Differences between acrophobia and vertigo

Vertigo and acrophobia are not the same, although often the former is spoken of as synonymous with what we experience through fear of heights.

The difference is that vertigo is, specifically, an illusion that makes us notice as if the things that are around us, including the ground, rotate or agitate, which causes the balance to be lost. When this occurs in a situation where you are near a precipice or a similar descending vacuum, this phenomenon is known as vertigo of height.

Thus, acrophobia is related to the vertigo of height, but technically it is not the same and, in any case, the second can be one of the symptoms of fear of heights.

The symptoms of extreme fear of heights

As occurs in all types of phobias, acrophobia is expressed through a series of symptoms that are expressed in specific situations. Further, many of these symptoms are shared with the rest of pathological fears , being the source of fear (or trigger) what varies the most.

Thus, the main symptoms of acrophobia are the following:

1. Agitation and muscular tension

The fear of heights that is incapacitating is expressed among other things through a state of muscular tension which causes the whole body to shake with tremors. This occurs because the sympathetic nervous system is highly activated, causing the muscle fibers to receive more activation signals so they are ready to react quickly.

2. Anxiety

The anticipation of accidents and misfortunes due to the presence of a precipice causes the anxiety that it is a state of physiological and cognitive activation in which the whole focus of attention focuses on the possible dangers. This produces discomfort and, in addition, prevents thinking as rationally as it could be done in other contexts.

3. Panic

A wave of fear through which all the mental activity of the person is directed to experience the mixture of sensations produced by the anticipation of pain or death and, at the same time, sensory stimuli that come about the present situation and that, in the case of acrophobia, have to do with the constant appreciation of the distance between oneself and the bottom of the precipice or slope.

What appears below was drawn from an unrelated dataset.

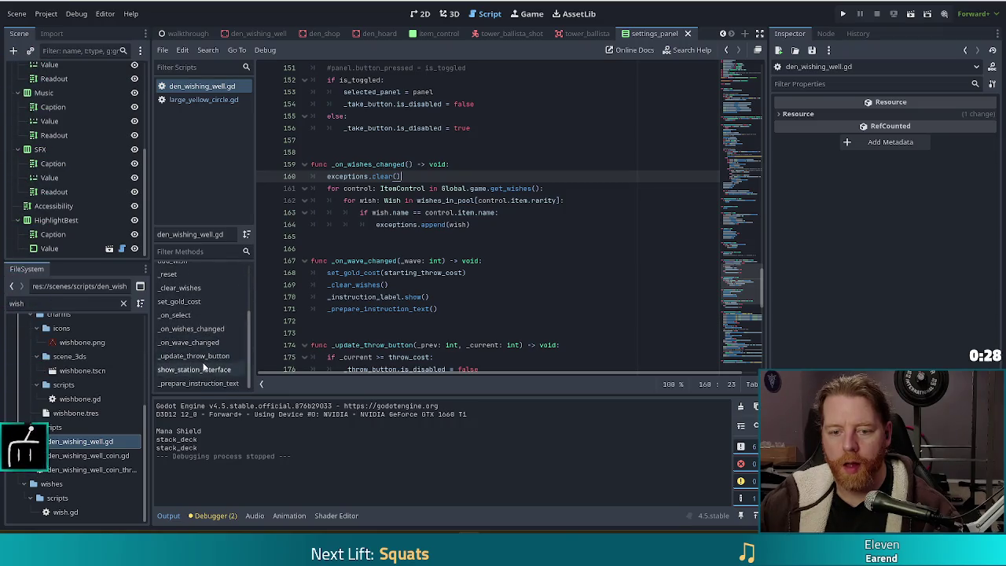
scroll(203, 330, up, 3)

When this sensation of fear is very extreme and arrives abruptly, panic attacks can occur.

4. Loss of control

One of the cognitive aspects of acrophobia is the loss of control, that is, the inability to manage executive processes well as the management of the attention or the establishment of plans and sequences of consistent actions.

5. Tachycardia

The abrupt increase of the blood pulse also makes it appear a feeling of shortness of breath .

6. Headache

Once the rest of the symptoms have already appeared, it is very frequent to also experience a headache, produced by changes in blood pressure and by over-activation of the nervous system .

Overcome the fear of heights

The fear of pathological heights can be treated through psychological intervention, thanks to which most symptoms will remit (although in most cases they do not disappear altogether).

Behavioral Cognitive Therapies are the most effective in this regard. Specific, the exhibition is very used both in this and in other types of phobias

Treatment of acrophobia through exposure

Exposure involves facing the source of fear gradually, establishing simple and short-term objectives .

To do this, you can physically go to high places (at the beginning, accompanied by the psychotherapist) or use the virtual reality resource.

Each time an objective is exceeded, such as staying close to a cliff for 30 seconds, you move to a more complicated phase. In this way, it is stopped by a series of tests ordered hierarchically according to their level of difficulty , and progress is accumulating. The passage through this series of situations marks a curve of ascending difficulty.

Of course, To carry out the exhibition it is essential to have the supervision and direction of a professional sufficiently educated in these techniques and that is dedicated to the field of health psychology.

Acrophobia - Getting Over a Fear of Heights (April 2024).